● Given problem: Track down each line in the records below that contains the string "common", and copy those lines.

● Records for this task:
######

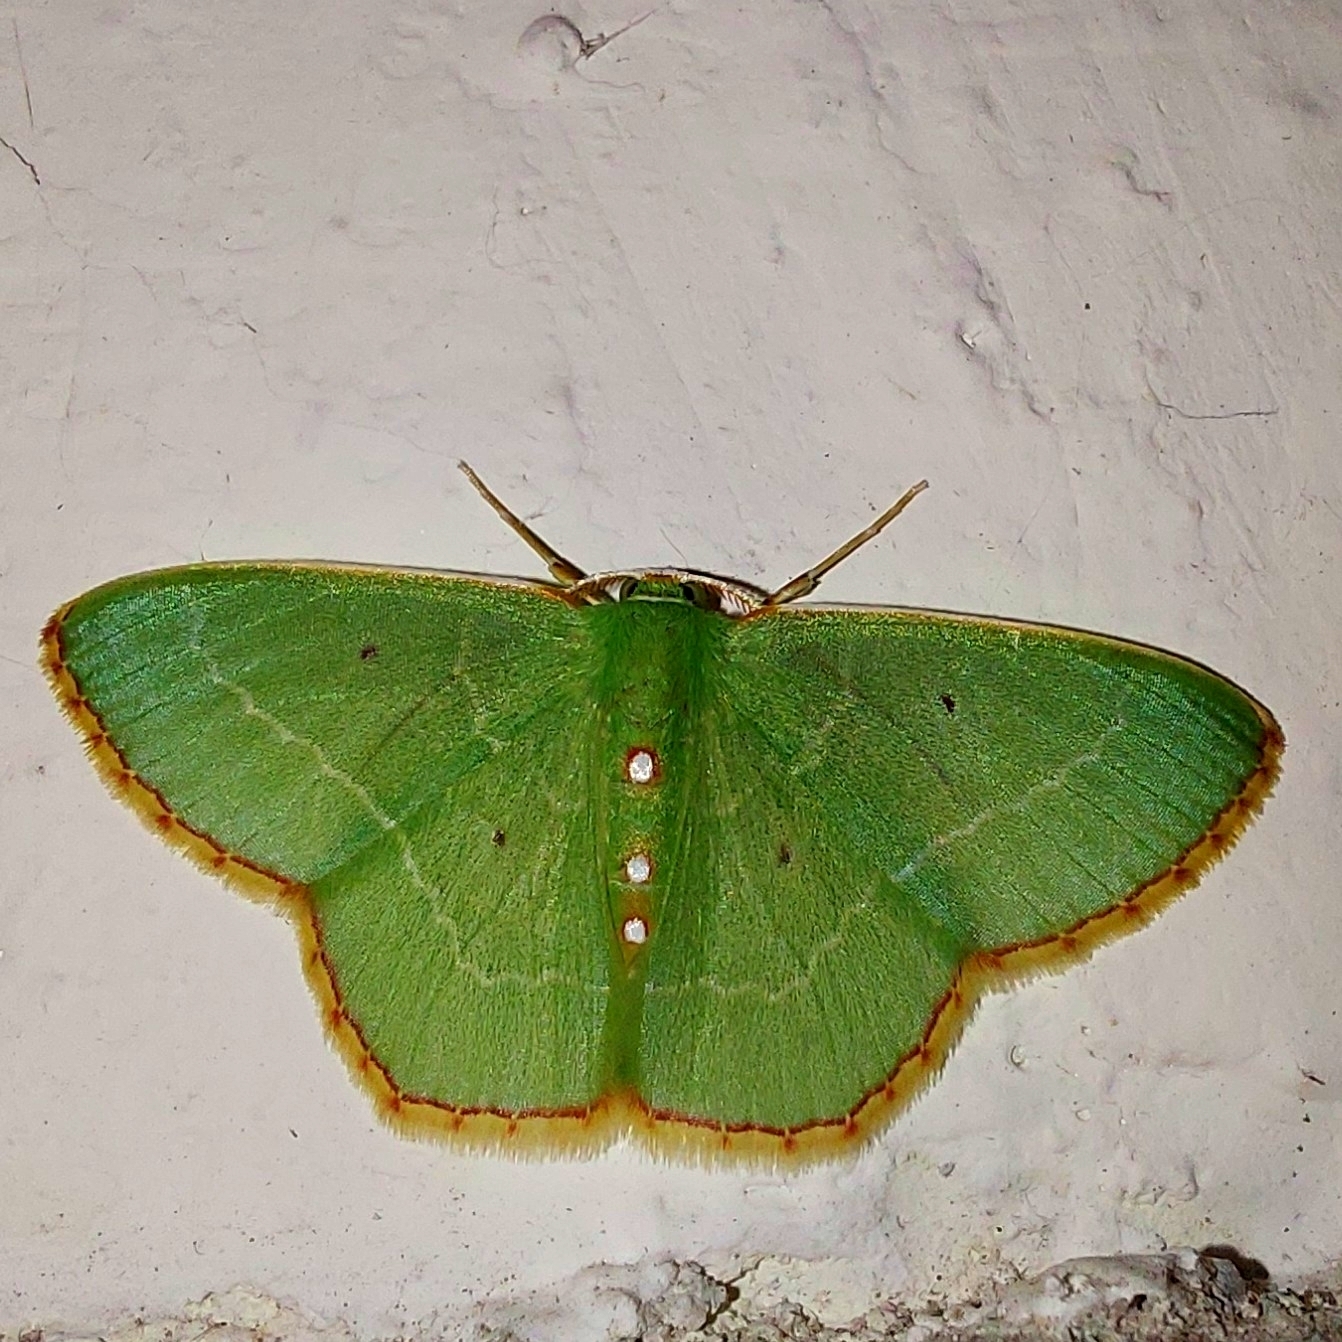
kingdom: Animalia
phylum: Arthropoda
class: Insecta
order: Lepidoptera
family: Geometridae
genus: Nemoria
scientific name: Nemoria lixaria
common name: Red-bordered emerald
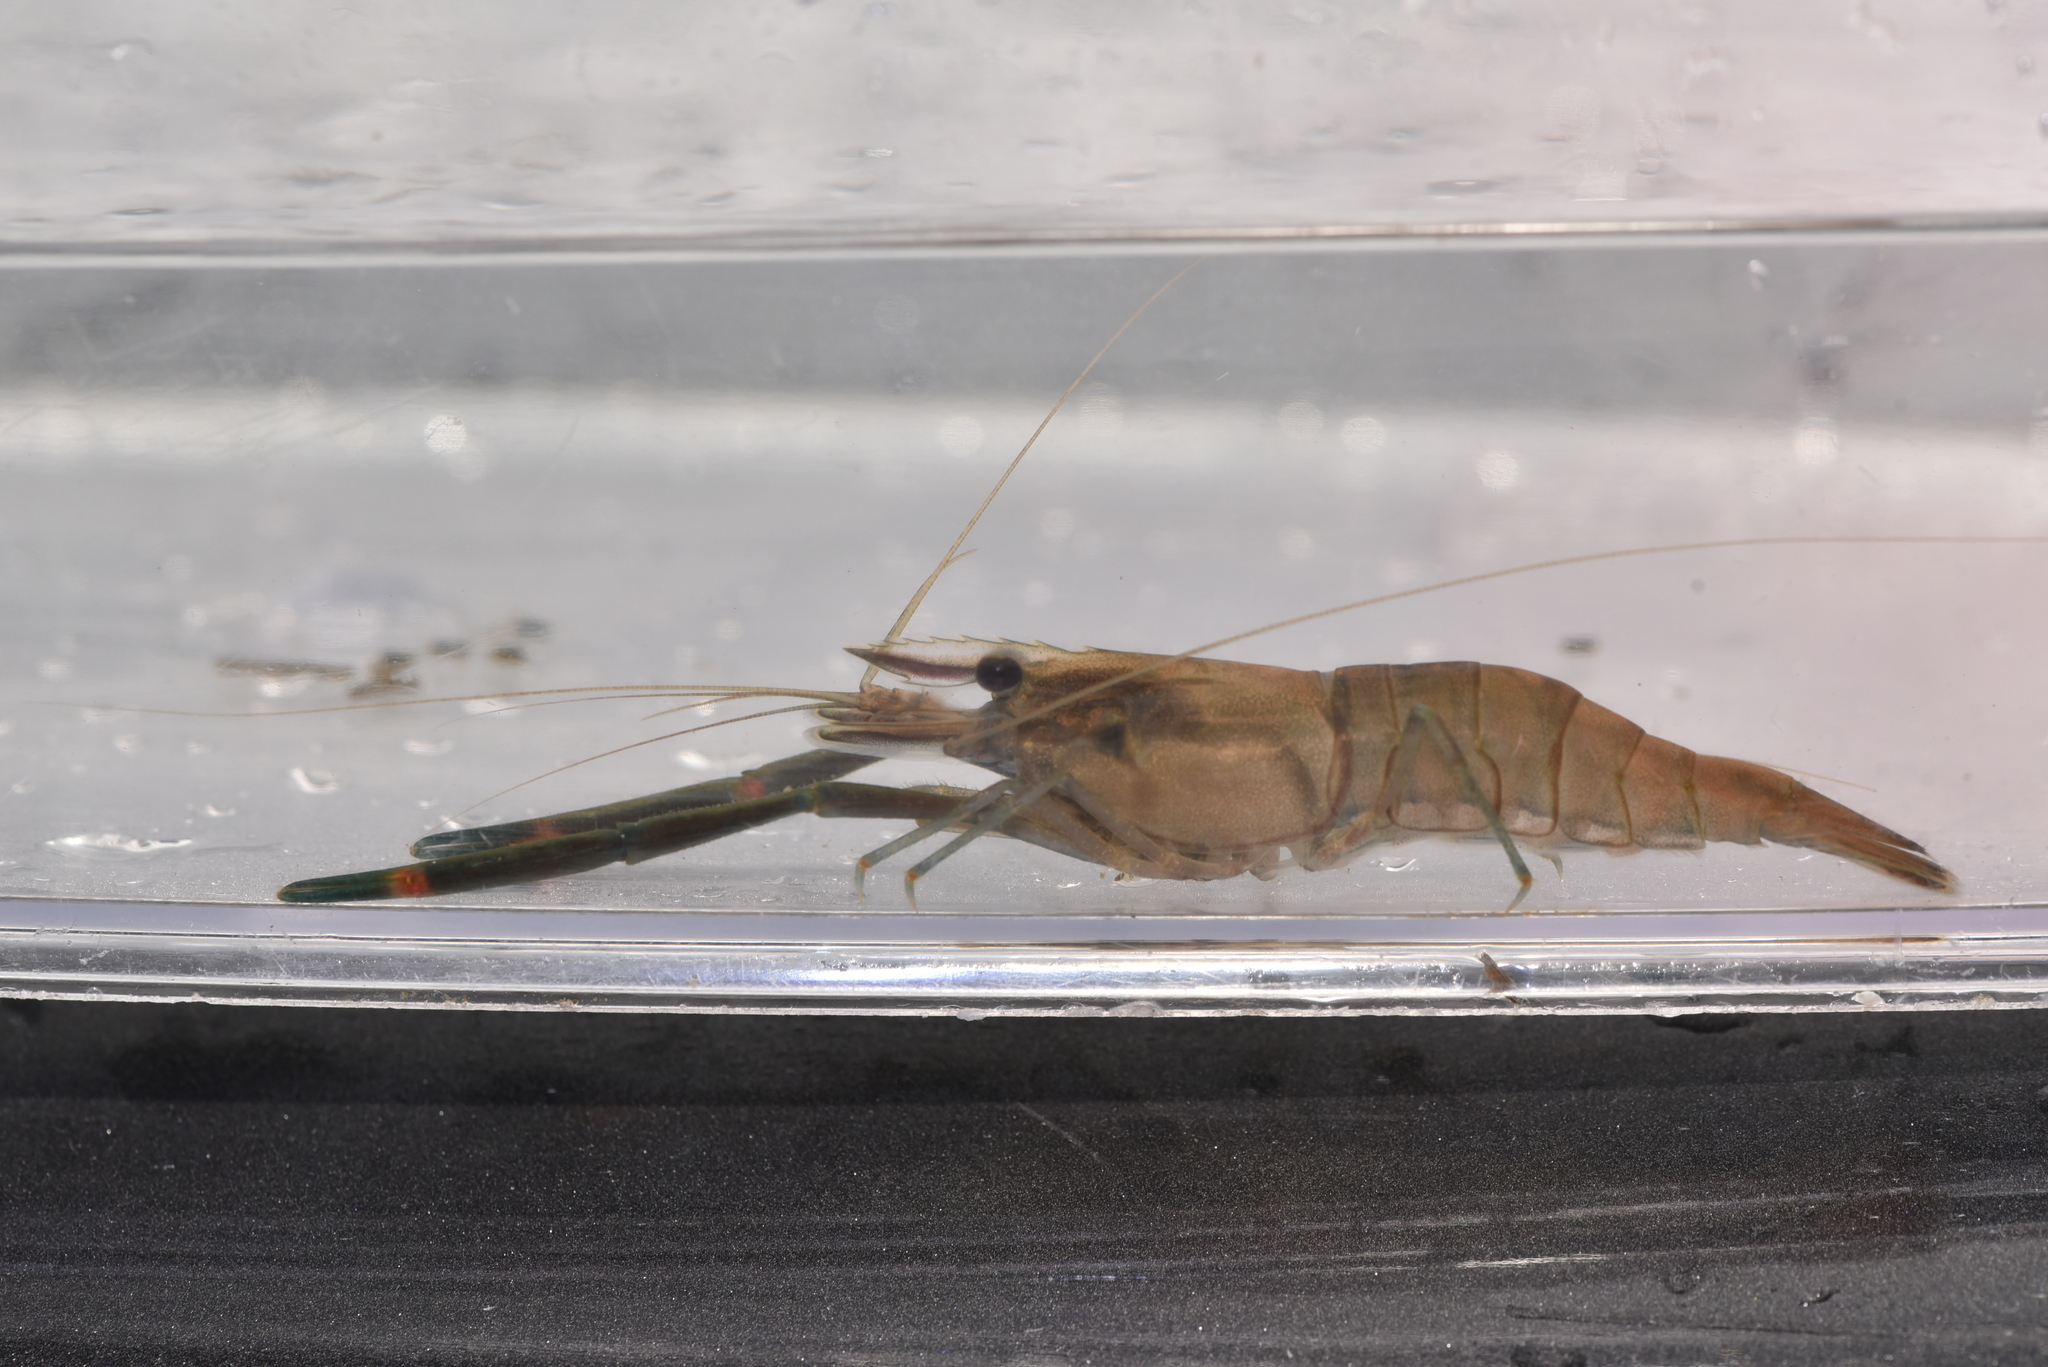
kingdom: Animalia
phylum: Arthropoda
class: Malacostraca
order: Decapoda
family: Palaemonidae
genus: Macrobrachium
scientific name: Macrobrachium asperulum
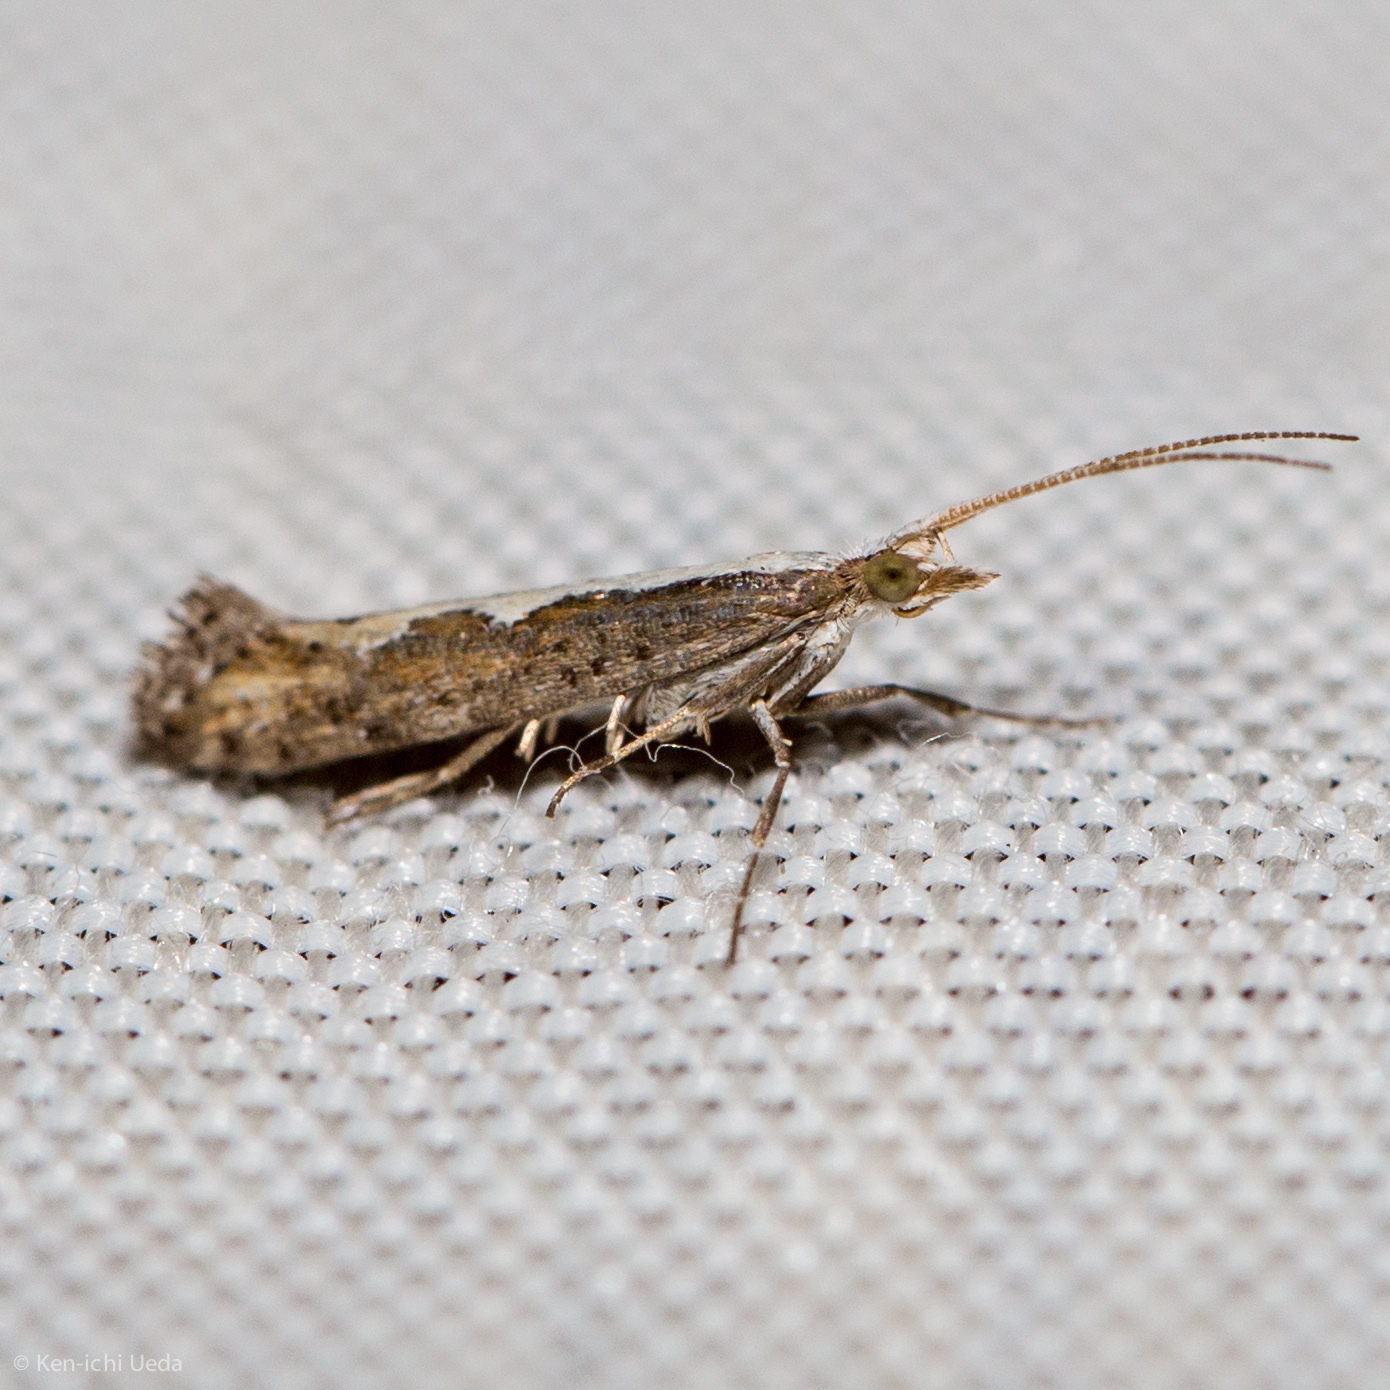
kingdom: Animalia
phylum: Arthropoda
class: Insecta
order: Lepidoptera
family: Plutellidae
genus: Plutella
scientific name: Plutella xylostella
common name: Diamond-back moth
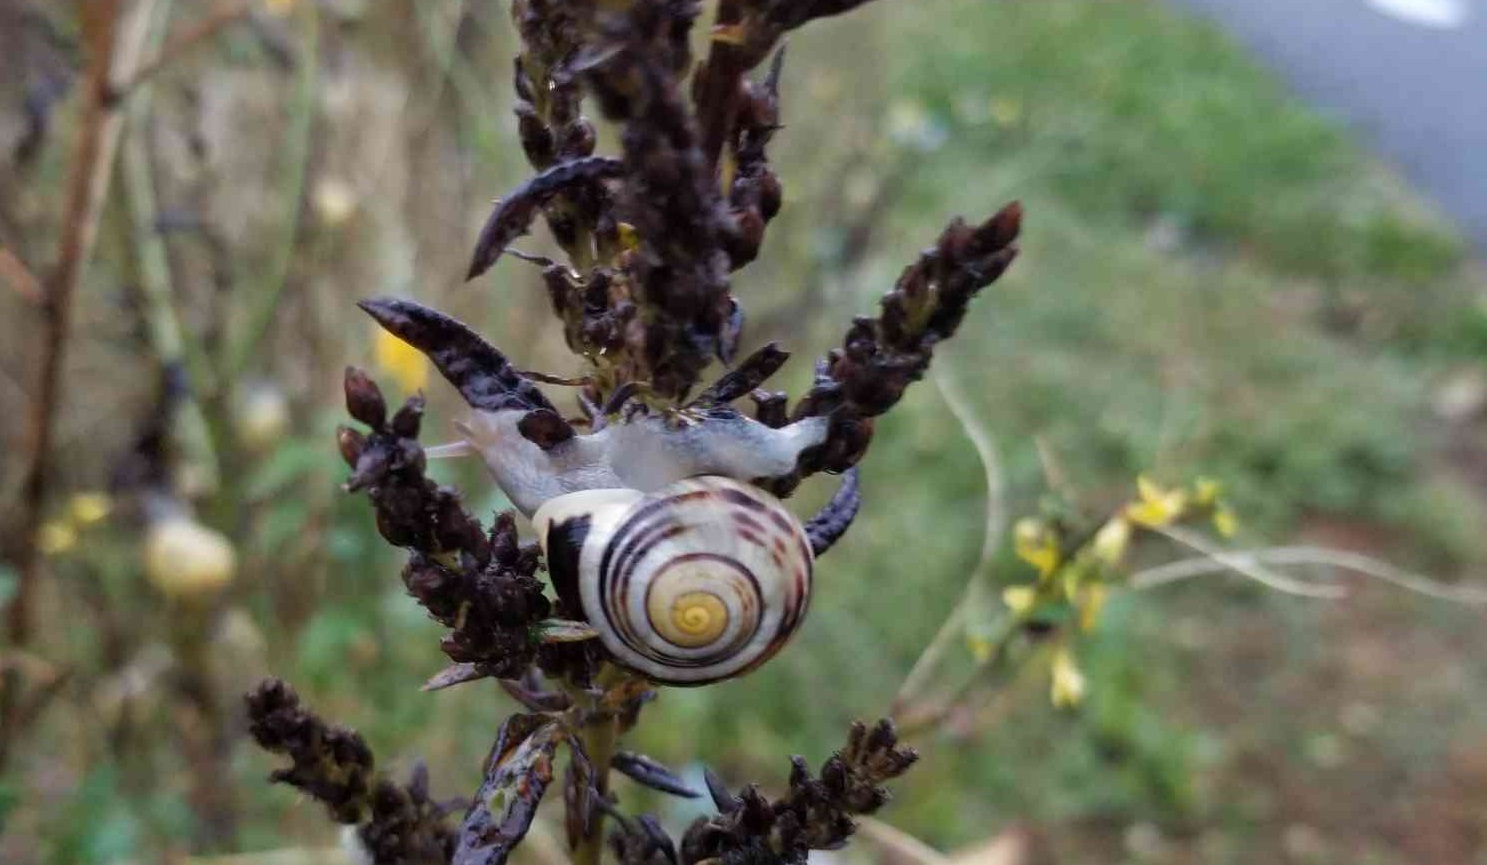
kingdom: Animalia
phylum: Mollusca
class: Gastropoda
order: Stylommatophora
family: Helicidae
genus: Cepaea
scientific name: Cepaea hortensis
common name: White-lip gardensnail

######

● Answer:
common name: Red-bordered emerald
common name: Diamond-back moth
common name: White-lip gardensnail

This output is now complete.